Alek Manoah sheds light on the difficulties he's been facing in 2023

New York Yankees v Toronto Blue Jays
New York Yankees v Toronto Blue Jays / Cole Burston/GettyImages

Unless you've been living under a rock, you already know how poorly Alek Manoah's 2023 season is unfolding for the Toronto Blue Jays. After getting the ball on Opening Day and promptly imploding against the Cardinals, things haven't improved for the 25-year-old. In fact, they've gotten much, much worse.

Despite a couple of flashes of the old Manoah that Blue Jays fans were hoping and expecting to see, the season has been an unmitigated disaster for the third-year pitcher. He now sports a 1-6 record with a 5.46 ERA after struggling through a grueling month of May.

Every baseball analyst under the sun has weighed in on the struggles, trying to uncover the mechanical issues affecting Manoah's ability to command his pitches. Despite their good intentions, it's clear that the big righty is dealing with something else that can't be captured with Hawk-Eye and measured by Statcast.

Following his last start against the Brewers, a clearly subdued and defeated Manoah opened up about his mental state during his post-game comments to the media.

This came after cameras caught a heart-wrenching scene in the dugout with a visibly upset Manoah talking with and being consoled by manager John Schneider after his day was over after four innings. We've seen the dugout debates in the past, with Manoah pleading his case, like a bulldog after a bone, to stay in games.

This time looked different. Manoah, if he was trying to convince his manager to let him go back out for the fifth inning, was doing a half-hearted job. He did more listening than usual, with his demeanor suggesting that he was quickly realizing that his unraveling season had finally hit rock bottom.
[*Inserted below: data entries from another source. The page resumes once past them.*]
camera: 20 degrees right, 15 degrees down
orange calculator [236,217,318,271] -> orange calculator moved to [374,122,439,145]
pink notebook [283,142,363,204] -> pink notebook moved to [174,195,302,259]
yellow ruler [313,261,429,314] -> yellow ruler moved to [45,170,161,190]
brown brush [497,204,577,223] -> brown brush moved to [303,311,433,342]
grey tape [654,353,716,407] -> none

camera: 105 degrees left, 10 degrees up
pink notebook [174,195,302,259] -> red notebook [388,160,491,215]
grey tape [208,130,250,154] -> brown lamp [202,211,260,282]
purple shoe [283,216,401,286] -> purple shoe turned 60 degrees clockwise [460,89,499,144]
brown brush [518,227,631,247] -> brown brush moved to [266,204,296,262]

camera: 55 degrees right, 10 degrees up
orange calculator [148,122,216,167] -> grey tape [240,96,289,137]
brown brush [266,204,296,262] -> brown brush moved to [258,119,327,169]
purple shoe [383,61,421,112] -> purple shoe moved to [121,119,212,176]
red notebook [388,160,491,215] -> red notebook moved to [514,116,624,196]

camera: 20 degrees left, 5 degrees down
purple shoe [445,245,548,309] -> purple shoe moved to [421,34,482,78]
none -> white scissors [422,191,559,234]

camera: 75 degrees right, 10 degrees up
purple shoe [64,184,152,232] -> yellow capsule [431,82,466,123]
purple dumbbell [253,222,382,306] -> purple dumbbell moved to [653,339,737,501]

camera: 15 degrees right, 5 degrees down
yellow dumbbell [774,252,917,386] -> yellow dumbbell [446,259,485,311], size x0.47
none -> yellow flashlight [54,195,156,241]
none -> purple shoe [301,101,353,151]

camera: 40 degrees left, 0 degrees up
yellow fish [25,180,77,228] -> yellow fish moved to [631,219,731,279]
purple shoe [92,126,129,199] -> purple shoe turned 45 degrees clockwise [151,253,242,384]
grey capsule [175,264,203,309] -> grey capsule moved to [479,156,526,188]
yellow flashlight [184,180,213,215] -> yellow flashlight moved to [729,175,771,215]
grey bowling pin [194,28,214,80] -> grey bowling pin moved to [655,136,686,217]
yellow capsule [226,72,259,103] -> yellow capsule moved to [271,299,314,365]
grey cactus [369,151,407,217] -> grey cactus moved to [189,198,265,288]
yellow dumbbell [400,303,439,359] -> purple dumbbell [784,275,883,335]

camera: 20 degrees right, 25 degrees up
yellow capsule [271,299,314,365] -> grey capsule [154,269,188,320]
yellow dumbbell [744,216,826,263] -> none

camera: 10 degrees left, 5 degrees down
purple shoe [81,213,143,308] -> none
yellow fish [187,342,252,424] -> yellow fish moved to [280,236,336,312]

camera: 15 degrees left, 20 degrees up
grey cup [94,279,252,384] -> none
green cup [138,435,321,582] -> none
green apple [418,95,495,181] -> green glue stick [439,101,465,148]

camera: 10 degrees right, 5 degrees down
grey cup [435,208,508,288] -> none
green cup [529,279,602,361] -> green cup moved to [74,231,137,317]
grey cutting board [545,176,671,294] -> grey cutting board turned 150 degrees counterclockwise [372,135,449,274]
In typical Manoah fashion, and to his credit, he didn't shy away from the scrutiny and questions after the game. He faced the cameras head-on and spoke his truth. Only now, the confidence and bravado we've been so used to seeing from him weren't there. Instead, his comments and body language reminded everyone that these high-performance athletes aren't robots.

His struggles remind us that our favorite athletes are people too. Despite being wired much differently than the average armchair manager, they still have to deal with human emotions and the psychological stresses of their jobs, and in the most public of forums.

With more and more athletes speaking out about mental health, someone like Manoah with the courage to stand up, face the music and tell the world what they're going through behind the scenes is important for people to see. Schneider appreciates what his starter is going through and how he has dealt with it.

Unfortunately, it doesn't get any easier for Manoah.

His upcoming start to kick off a four-game set against the always-dangerous Houston Astros isn't exactly the matchup you want to see on the schedule for a struggling pitcher. Although, at this point, the opponent doesn't really matter. His biggest adversary right now is himself.

If there's one thing we've learned about Alek Manoah, he won't shy away from the challenge.